Text section: Begin

# Table of Contents

### [Task 1. European Unemployment Rates Analysis - eurostat dataset](#1)
- [1.1. Pick a DataSet to analyse](#11)

- [1.2. Analyse Data and divide it into classes of interest](#12)

- [1.3. Build Choropleth Map](#13)

### [Task 2. Swiss Unemployment Rates Analysis - amstat dataset](#2)
- [2.1. Pick a DataSet to analyse](#21)

- [2.2. Analyse Data and divide it into classes of interest](#22)

- [2.3. Build Choropleth Map](#23)

- [2.4. Change categorization method](#24)

- [2.5. Build Choropleth Map for new categorization method](#25)

### [Task 3. Swiss Unemployment Rates Analysis (including Swiss and foreign workers distinction) - amstat dataset ](#3)
- [3.1. Pick a DataSet to analyse.](#31)

## Imports

**We start by importing some libraries that will be heplful during this homework**

In [89]:
import os
import pandas as pd
import json
import folium
import numpy as np
import matplotlib.pyplot as plt

## Task 1. European Unemployment Rates Analysis - *eurostat* dataset <a class="anchor" id="1"></a>

### Assignment Instructions
Go to the eurostat website and try to find a dataset that includes the european unemployment rates at a recent date.

Use this data to build a `Choropleth map` which shows the unemployment rate in Europe at a country level. Think about the colors you use, how you decided to split the intervals into data classes or which interactions you could add in order to make the visualization intuitive and expressive. Compare Switzerland's unemployment rate to that of the rest of Europe.

### 1.1. Pick a Dataset<a class="anchor" id="11"></a>

In this task, we are asked to pick a data set which includes the european unemployment rates at a recent date. 
For this reason, we pick a dataset which represents the monthly average of unemployment rate in the past 12 months, from September 2016 to September 2017.

Note that this file can be downloaded either in `.csv` format or `.tsv` format. We choose the second one, since TSV is a very efficient for Python to process, without losing any typing information, and also easy for humans to read. Let's load the selected file:

In [90]:
unemployment_file = r'tepsr_wc170.tsv'

unemployment_df = pd.read_csv(unemployment_file, delimiter='\t|,', engine='python', encoding="utf-8-sig")
unemployment_df.head()

Text section: End
Extracted entries: Begin

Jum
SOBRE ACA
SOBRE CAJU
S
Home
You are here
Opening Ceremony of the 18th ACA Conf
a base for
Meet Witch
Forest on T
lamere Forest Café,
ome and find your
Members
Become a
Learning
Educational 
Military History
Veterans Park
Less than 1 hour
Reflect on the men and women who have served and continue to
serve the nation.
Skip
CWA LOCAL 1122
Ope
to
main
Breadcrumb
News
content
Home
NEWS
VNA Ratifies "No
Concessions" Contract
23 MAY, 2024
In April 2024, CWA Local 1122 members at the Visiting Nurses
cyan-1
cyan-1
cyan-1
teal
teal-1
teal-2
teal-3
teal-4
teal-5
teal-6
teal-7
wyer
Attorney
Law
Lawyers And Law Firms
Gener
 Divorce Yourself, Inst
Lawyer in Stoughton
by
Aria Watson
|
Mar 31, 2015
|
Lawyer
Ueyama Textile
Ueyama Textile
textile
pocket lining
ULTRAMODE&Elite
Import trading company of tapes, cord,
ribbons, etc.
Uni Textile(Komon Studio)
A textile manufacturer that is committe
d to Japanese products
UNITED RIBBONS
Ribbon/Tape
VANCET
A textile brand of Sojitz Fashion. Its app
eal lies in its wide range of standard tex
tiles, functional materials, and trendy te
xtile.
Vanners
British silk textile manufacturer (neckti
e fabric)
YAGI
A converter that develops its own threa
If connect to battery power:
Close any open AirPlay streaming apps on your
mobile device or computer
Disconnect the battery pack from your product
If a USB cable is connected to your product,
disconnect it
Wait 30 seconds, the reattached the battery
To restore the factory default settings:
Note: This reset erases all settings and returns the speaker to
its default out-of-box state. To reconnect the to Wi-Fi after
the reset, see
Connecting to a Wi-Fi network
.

Extracted entries: End

▶ **Tasks to complete**
**a)** Echo the unemployment notebook from "- [1.3. Build" up to and including "classes of interest](#22)".
**b)** Answer these questions about the unemployment notebook, one answer per line:
(i) Which dataset is used for the Swiss unemployment analysis?
(ii) What period does the dataset picked in section 1.1 cover?
(iii) Which of the two download formats is chosen for the file?
**c)** Write the next part of the unemployment notebook, starting after its last line.
The entries are separate material, unrelated to the unemployment notebook.

▶ **Answers per task**
**a)**
- [1.3. Build Choropleth Map](#13)

### [Task 2. Swiss Unemployment Rates Analysis - amstat dataset](#2)
- [2.1. Pick a DataSet to analyse](#21)

- [2.2. Analyse Data and divide it into classes of interest](#22)

**b)**
(i) The amstat dataset.
(ii) September 2016 to September 2017.
(iii) The `.tsv` format.

**c)**
Unnamed: 0,unit,sex,age,isced11,geo\time,2005,2006,2007,2008,2009,2010,2011,2012,2013,2014,2015,2016
0,PC,T,Y15-24,TOTAL,AT,11.0 b,9.8,9.4 b,8.5,10.7,9.5,8.9,9.4,9.7,10.3,10.6,11.2
1,PC,T,Y15-24,TOTAL,BE,21.5 b,20.5,18.8,18.0,21.9,22.4,18.7 b,19.8,23.7,23.2,22.1,20.1
2,PC,T,Y15-24,TOTAL,BG,22.3 b,19.5,15.1,12.7 b,16.2,21.9 b,25.0 b,28.1,28.4,23.8,21.6,17.2
3,PC,T,Y15-24,TOTAL,CH,8.8 b,7.7,7.1,7.0,8.5,8.2 b,7.7,8.3,8.7,8.6,8.8,8.6
4,PC,T,Y15-24,TOTAL,CY,13.9 b,10.0,10.2,9.0,13.8 b,16.6,22.4,27.7,38.9,36.0,32.8,29.1


We clean the spaces ('') in columns headers

In [91]:
unemployment_df.columns = unemployment_df.columns.str.strip()

Let's analyse which values features may take:

In [92]:
print("unit values: {}".format(np.unique(unemployment_df['unit'])))
print("sex values: {}".format(np.unique(unemployment_df['sex'])))
print("age values: {}".format(np.unique(unemployment_df['age'])))
print("isced11 values: {}".format(np.unique(unemployment_df['isced11'])))

unit values: ['PC']
sex values: ['T']
age values: ['Y15-24' 'Y15-74' 'Y20-64' 'Y25-29' 'Y25-54' 'Y55-64']
isced11 values: ['TOTAL']


The feature `isced11`, which may not be so intuitive, represents the `International Standard Classification of Education`. In this data set, the sum of all the categories is considered.

Furthermore, the feature `unit`, represents the unit of measure, which can be representad as a `percentage` or as `total`. In this case, it's always represented on percentage.

Note also that for `sex` they only consider the Total, which is M + F.

Let's proceed with filtering the desired data.

### 1.2. Analyse Data and divide it into classes of interest <a class="anchor" id="12"></a>

As we can see above, several filters can be applied in our data frame. Taking this into account, we create some functions to apply the most usual filters, depending on what we want to analyse:

In [93]:
def filter_df(unemployment_df, age, features):
    '''Function that filters a time interval'''
    unemployment_df = unemployment_df.loc[(unemployment_df['age']==age)][features]
    return unemployment_df

**Parameters Selection Criteria:** When selecting which classes to represent in our dataframe, several different approaches could be taken. The following choices are the ones that seem more meaningful to us:
- Age : Y15-74
- Sex : Total (M & F)
- Measurement Unit : In percentage of active population

In [94]:
#Define list with time interval to analyse
time_interval = ['2011', '2012', '2013', '2014', '2015', '2016']

#Define list with features to present in filtered data frame
features = ['geo\\time', 'age']
features.extend(time_interval)

unemployment_df = filter_df(unemployment_df, 'Y15-74', features)

** Data Cleaning **

On the original data set, we find rows related to groups of countries, such as: 
- EU28:	European Union (28 countries)
- EU27:	European Union (27 countries)
- EA19:	Euro area (19 countries)
- EA18:	Euro area (18 countries)

These rows play no role in our analysis, therefore we can drop them:

In [95]:
def delete_groupRows(df, group_codes):
    df = df[~df['geo\\time'].isin(group_codes)]
    return df

In [96]:
group_codes = ['EU28', 'EU27', 'EA19', 'EA18']
unemployment_df = delete_groupRows(unemployment_df, group_codes)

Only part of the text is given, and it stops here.